Erik Viirre

Erik Viirre

University of California, USA

Title: Dynamic assessment of binocular coordination and functional implications


Erik Viirre completed his Ph.D. in 1987 and his M.D. in 1988 at the University of Western Ontario. He did a fellowship in Neurology and Ophthalmology at UCLA in 1994-5. He was a senior Scientist at the Human Interface Technology Laboratory at the University of Washington and at the Naval Health Research Center in San Diego. He is a Professor in Neurosciences, Surgery and Cognitive Sciences at the University of California, San Diego where he practices Neurotology. Dr Viirre has had research funding from NIH, NSF, DARPA, ONR, NASA and other sources. He has over 60 publications and 5 patents.

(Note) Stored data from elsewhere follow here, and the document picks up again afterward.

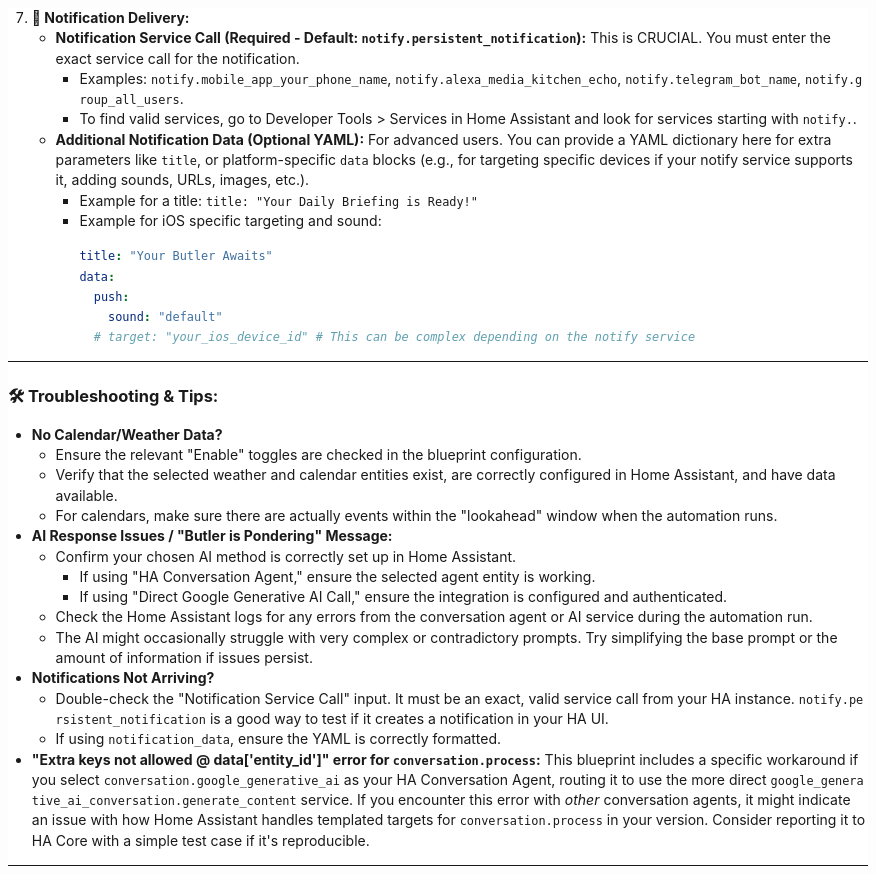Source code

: 7.  **📢 Notification Delivery:**
    *   **Notification Service Call (Required - Default: `notify.persistent_notification`):** This is CRUCIAL. You must enter the exact service call for the notification.
        *   Examples: `notify.mobile_app_your_phone_name`, `notify.alexa_media_kitchen_echo`, `notify.telegram_bot_name`, `notify.group_all_users`.
        *   To find valid services, go to Developer Tools > Services in Home Assistant and look for services starting with `notify.`.
    *   **Additional Notification Data (Optional YAML):** For advanced users. You can provide a YAML dictionary here for extra parameters like `title`, or platform-specific `data` blocks (e.g., for targeting specific devices if your notify service supports it, adding sounds, URLs, images, etc.).
        *   Example for a title: `title: "Your Daily Briefing is Ready!"`
        *   Example for iOS specific targeting and sound:
            ```yaml
            title: "Your Butler Awaits"
            data:
              push:
                sound: "default"
              # target: "your_ios_device_id" # This can be complex depending on the notify service
            ```

---

### <a name="troubleshooting">🛠️ Troubleshooting & Tips:</a>

*   **No Calendar/Weather Data?**
    *   Ensure the relevant "Enable" toggles are checked in the blueprint configuration.
    *   Verify that the selected weather and calendar entities exist, are correctly configured in Home Assistant, and have data available.
    *   For calendars, make sure there are actually events within the "lookahead" window when the automation runs.
*   **AI Response Issues / "Butler is Pondering" Message:**
    *   Confirm your chosen AI method is correctly set up in Home Assistant.
        *   If using "HA Conversation Agent," ensure the selected agent entity is working.
        *   If using "Direct Google Generative AI Call," ensure the integration is configured and authenticated.
    *   Check the Home Assistant logs for any errors from the conversation agent or AI service during the automation run.
    *   The AI might occasionally struggle with very complex or contradictory prompts. Try simplifying the base prompt or the amount of information if issues persist.
*   **Notifications Not Arriving?**
    *   Double-check the "Notification Service Call" input. It must be an exact, valid service call from your HA instance. `notify.persistent_notification` is a good way to test if it creates a notification in your HA UI.
    *   If using `notification_data`, ensure the YAML is correctly formatted.
*   **"Extra keys not allowed @ data['entity_id']" error for `conversation.process`:** This blueprint includes a specific workaround if you select `conversation.google_generative_ai` as your HA Conversation Agent, routing it to use the more direct `google_generative_ai_conversation.generate_content` service. If you encounter this error with *other* conversation agents, it might indicate an issue with how Home Assistant handles templated targets for `conversation.process` in your version. Consider reporting it to HA Core with a simple test case if it's reproducible.

---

Assessment of binocular alignment has classically been done statically. Eye positions are assessed in primary position and at eccentric angles to interpret the functional status of the oculomotor nerves and muscles. However, assessment of dynamic eye alignment, the coordination of the eyes during eye movements, has been less commonly carried out. Clinicians are aware of slow eye movement dynamic alignment changes, such as observed in Intranuclear Ophthalomoplegia, but assessment of eye alignment during rapid eye movements, such as saccades has not been part of neuro-ophthalmologic assessment. With the advent of inexpensive, high resolution recording systems, both eyes can be simultaneously recorded and dynamically compared. A critical issue with eye recording is calibration of recording systems, to ensure reliable velocity assessments and to determine eyein- head angle and gaze angle. Our previous research with carefully calibrated implanted search coils demonstrated the operations of adaptation systems for binocular alignment (Viirre, 1987). The adaptation system appears to rapidly correct misalignment and velocity mismatches, but is limited in the magnitude of disparity that can be corrected. More recent research in humans (Viirre, 2005) has demonstrated increased variability of binocular coordination during divided attention. Variability is an interesting statistic that can be sensitively assessed without extensive recalibration procedures during recording over long intervals. Variability can be used as a robust eye movement parameter. It is proposed that population studies of binocular coordination be used to determine neurologic norms so that conditions such as brain injury, migraine and other neurologic conditions be assessed with a functional tool.